Raven Man took off his suit jacket and wrapped it around my shoulders. I was too cold to refuse the gesture so I nodded my thanks. Our brisk pace slowed to an easy stroll as we reached a residential area. I counted the blocks as we headed down a darkened street. The echoes from the party reminded me that I was still in the open. Eventually, on the fifth block, he stopped and produced a small key.

“Third floor. Number seven. Ladies first?”

He swept his arm out in a grandiose manner and gestured for me to enter.

His room was neat save for a stack of paper on a large mahogany table in the center of the apartment.
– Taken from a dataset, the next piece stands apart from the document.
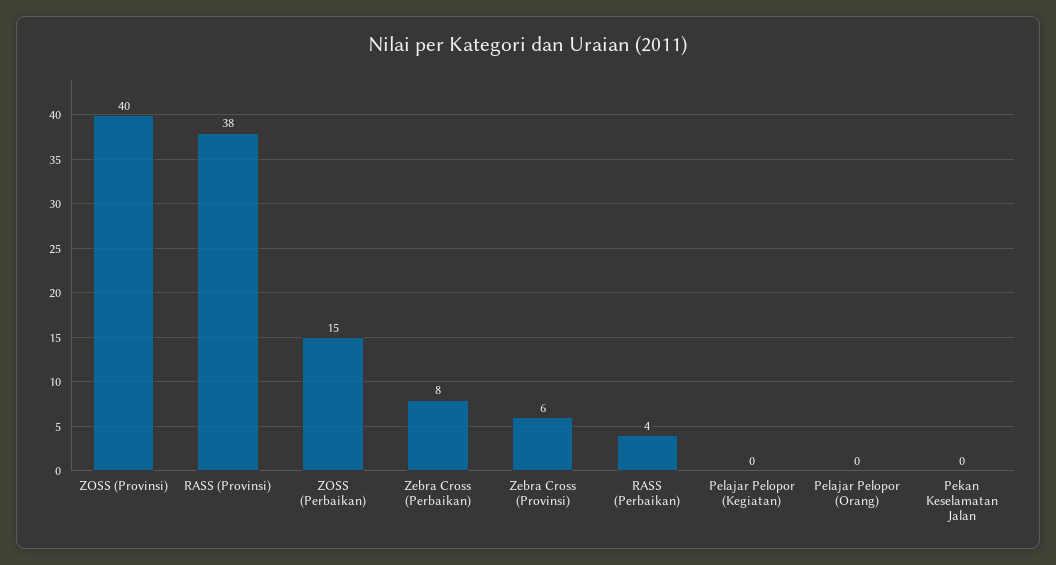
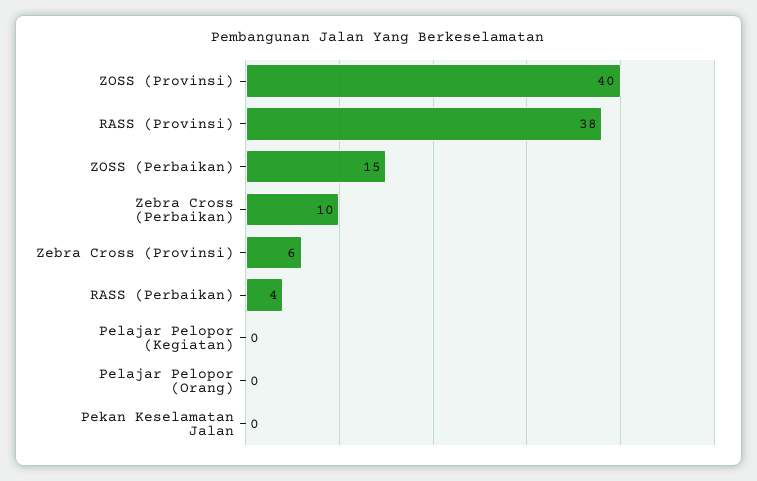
Zebra Cross (Perbaikan): 8 -> 10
Now safe from any prying eyes, I removed my mask; my identity was already compromised and the sequins were only an irritant now.

“I understand you have a lot of questions, and rightly so, Victoria.”

“Masquerade balls are just the perfect opportunity for a surprise encounter.” I replied drily.

“Seven years and you haven’t changed a bit.” He took a few steps towards me and I tried not to punch him. He reached behind his head and removed his mask. I could not stop the small gasp from leaving my mouth. A jagged scar ran down the face of the man that many knew as the world’s greatest assassin. The man I knew as my dead brother, Albus.